Związek Nauczycieli społeczeństwa Turków cypryjskich jest oburzony że na chwilę obecną na północy jest już 190 meczetów a tylko 160 szkół podstawowych. Zauważalne jest też że te pierwsze są zdecydowanie lepiej finansowane.
Decyzja władz o likwidacji dwóch szkół, jednej w Famaguście, a drugiej w okolicach Morphou, czyli najlepiej rozwijających się miastach północy wywołała dyskusję i doprowadziła do sporu.
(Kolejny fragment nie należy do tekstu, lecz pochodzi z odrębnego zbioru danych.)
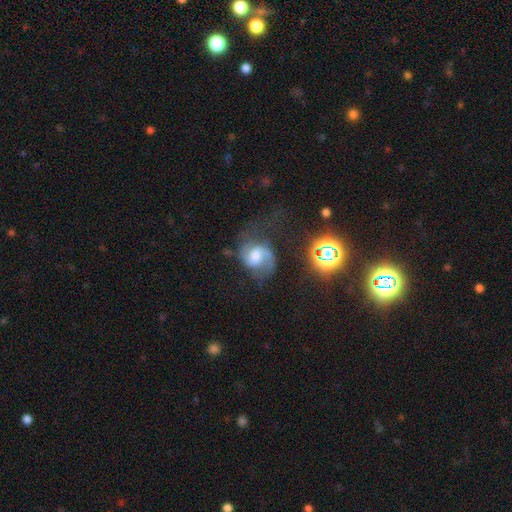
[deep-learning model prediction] Smooth or featured? featured or disk (67%)
Edge-on disk? no (97%)
Bar? weak (47%)
Spiral arms? yes (91%)
Spiral winding? medium (46%)
Spiral arm count? 2 (76%)
Bulge size? moderate (51%)
Merging? none (42%)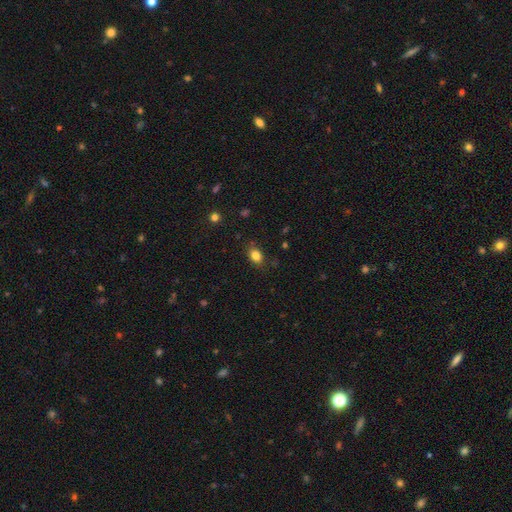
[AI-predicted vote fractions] Morphology: type=smooth (83%); roundness=in between (70%); merging=none (82%).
Nauczyciele otwarcie twierdzą że na edukację nie przeznacza się wystarczających środków a ponadto nowelizacja ustawodawstwa dotyczącego nauczania religijnego jest ich zdaniem niemoralna.
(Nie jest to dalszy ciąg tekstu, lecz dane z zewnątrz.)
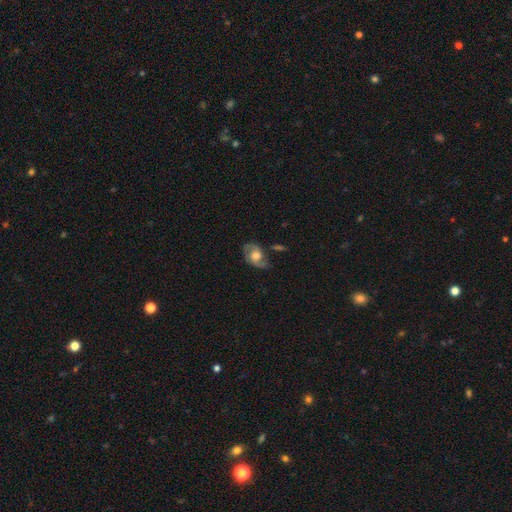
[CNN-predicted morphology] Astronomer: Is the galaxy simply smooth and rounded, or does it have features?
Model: featured or disk — 72%.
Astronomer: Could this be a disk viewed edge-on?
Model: no — 96%.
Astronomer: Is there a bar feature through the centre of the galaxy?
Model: no — 69%.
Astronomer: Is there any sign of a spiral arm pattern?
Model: yes — 86%.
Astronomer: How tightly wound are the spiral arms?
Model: medium — 49% (runner-up: tight, 29%).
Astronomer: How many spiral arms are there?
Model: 2 — 84%.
Ministerstwo zamyka szkoły i rozdaje ziemię swoim bliskim.
Dziewczynki uczone są zaspakajać mężczyzn bardziej religijnie bo według tureckich władz tutejszy Islam jest wciąż za słaby.
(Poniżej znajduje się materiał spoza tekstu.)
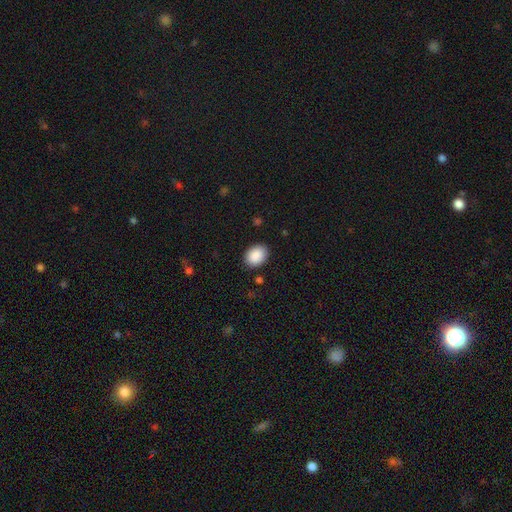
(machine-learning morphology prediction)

Zatem będzie bardziej religijnie bo Erdogan już postanowił sfinansować lekcje arabskiego dla dzieci oraz otworzyć kierunki religijne w szkole co pomoże zwiększyć liczbę rekrutów z Turcji a tym samym zwiększyć wpływy do budżetu okupowanego państwa.
Według Związku Nauczycieli polityka szkolna ma na celu tworzenie doktryn panujących w tej chwili w Turcji.